→ **Work order**: Locate each line in the material below that contains the word "category", treating uppercase and lowercase as different, and copy those lines.

→ **Data drawn from a collection**:
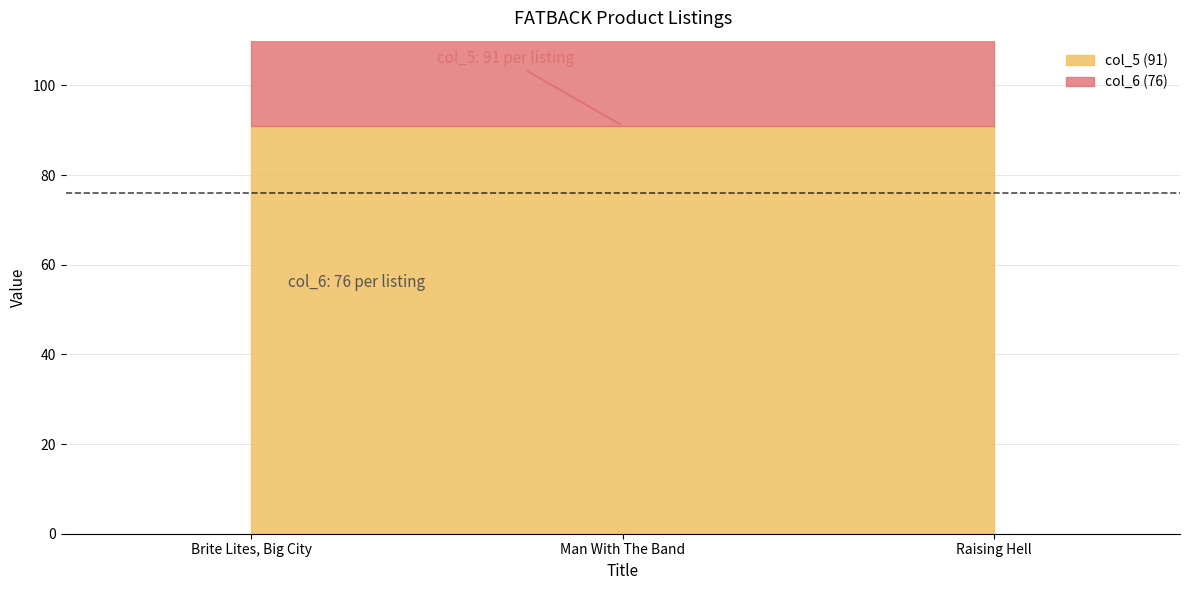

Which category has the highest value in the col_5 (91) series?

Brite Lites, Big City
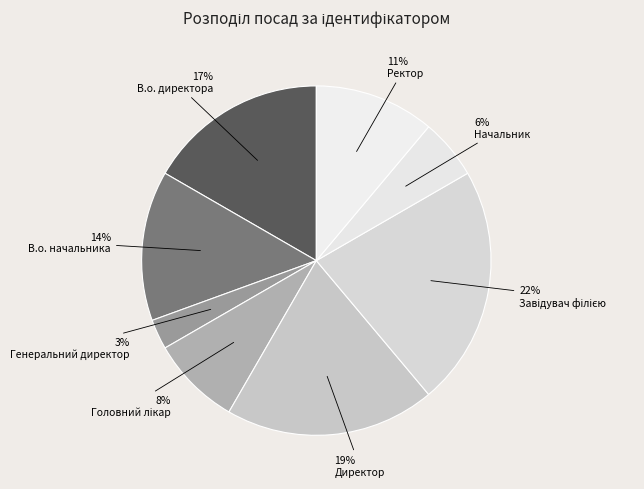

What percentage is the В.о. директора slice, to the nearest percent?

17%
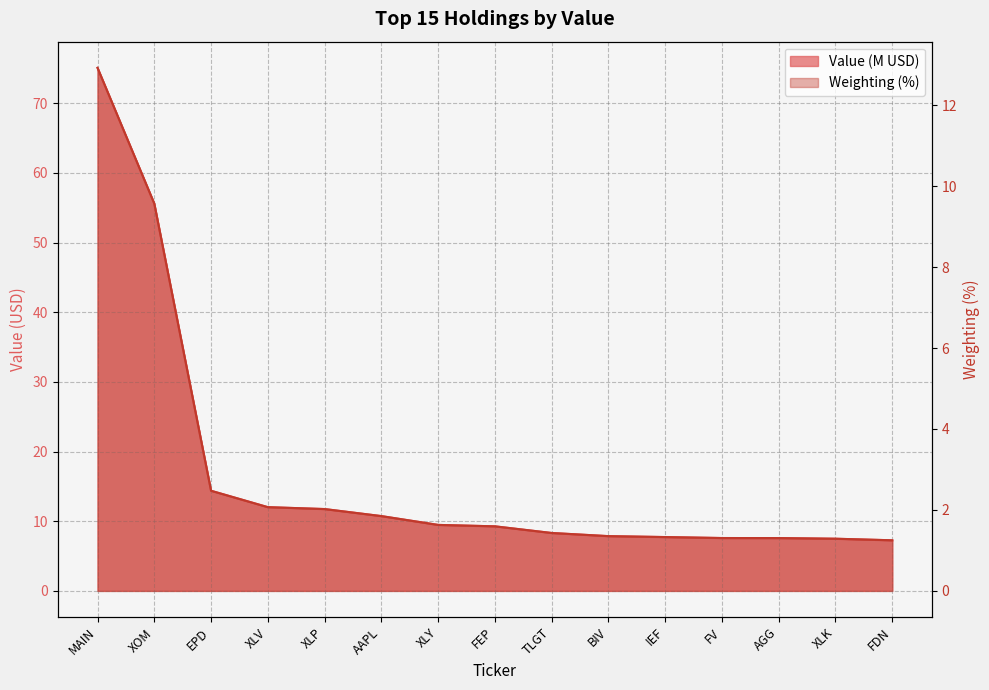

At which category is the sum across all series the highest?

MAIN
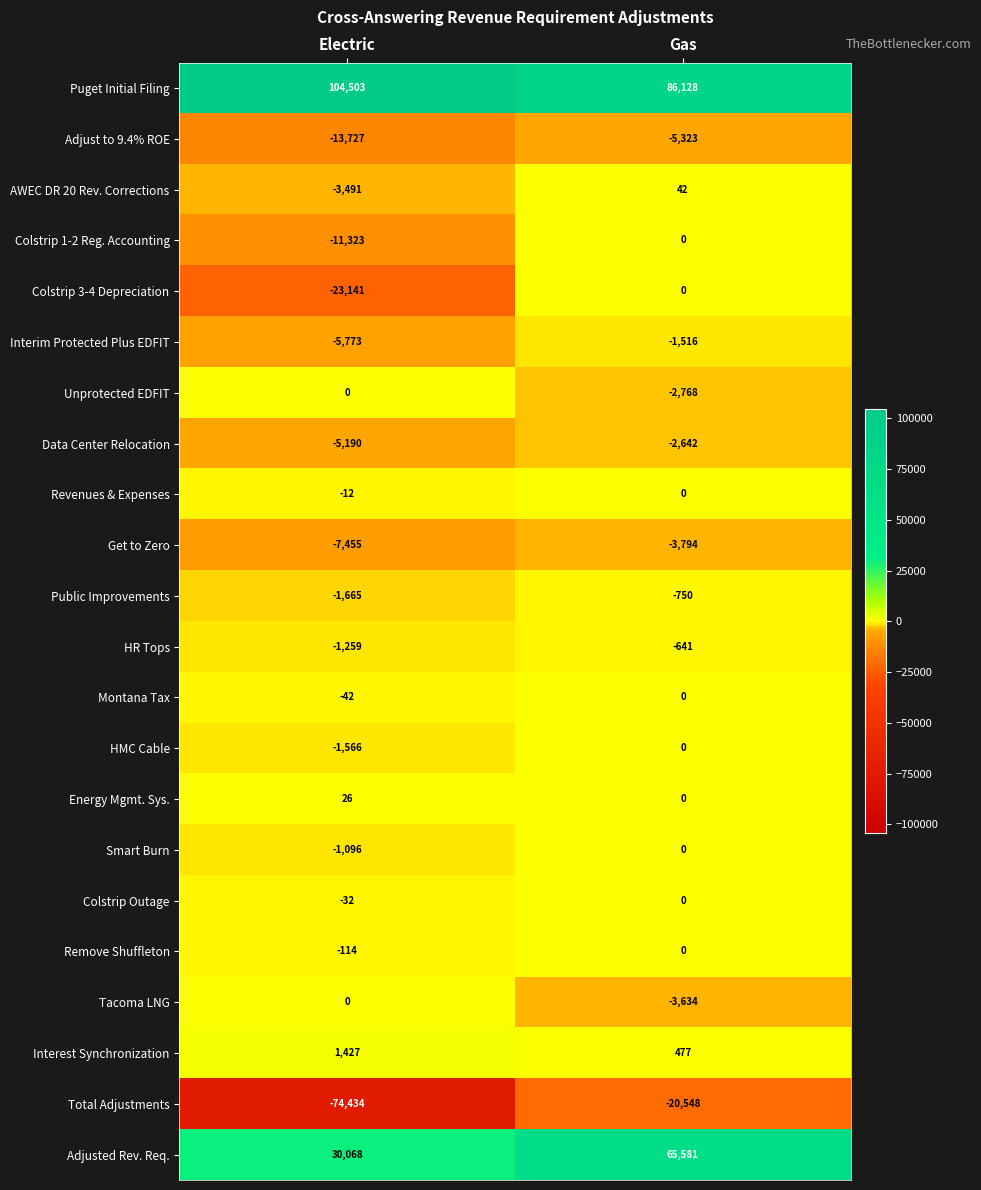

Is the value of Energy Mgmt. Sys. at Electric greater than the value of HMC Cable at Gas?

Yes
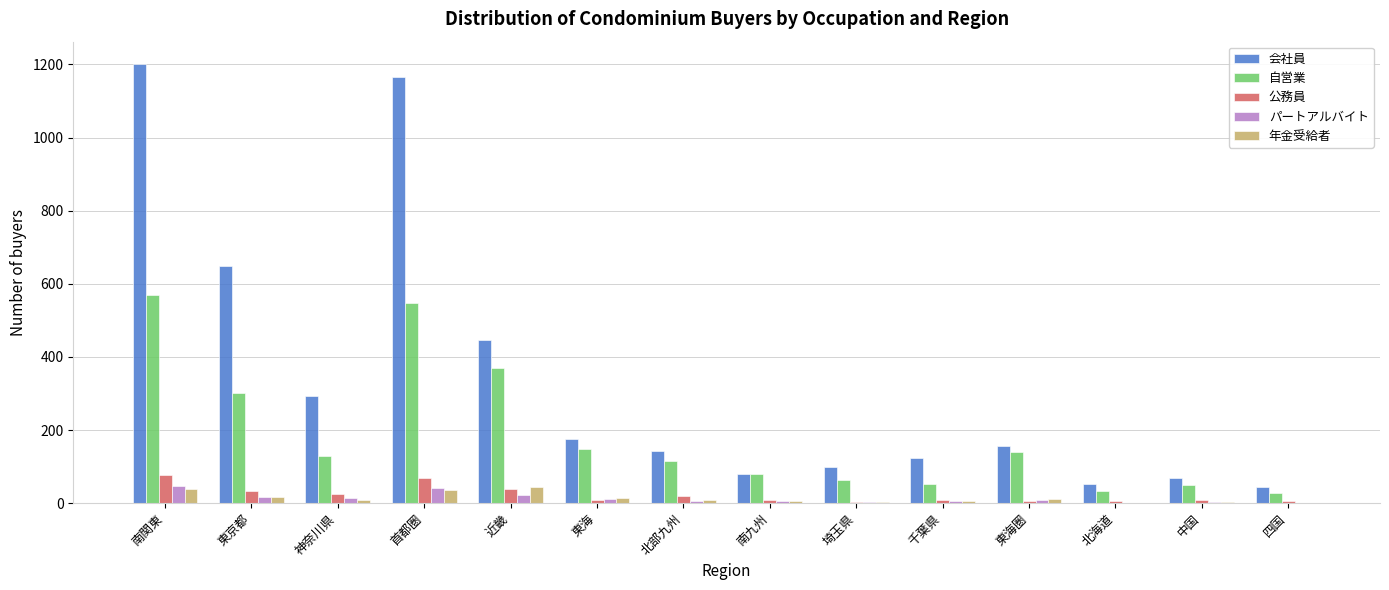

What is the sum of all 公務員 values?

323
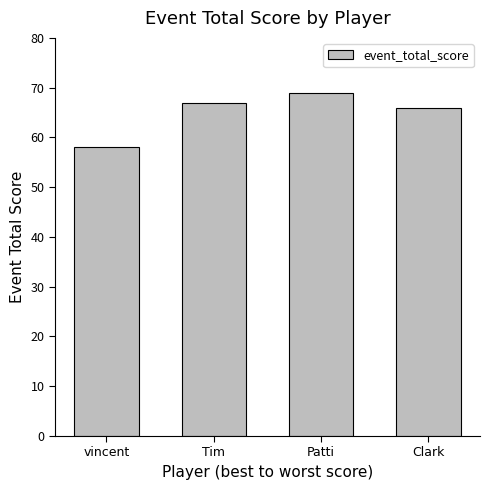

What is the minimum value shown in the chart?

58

→ **The answer**:
Which category has the highest value in the col_5 (91) series?
At which category is the sum across all series the highest?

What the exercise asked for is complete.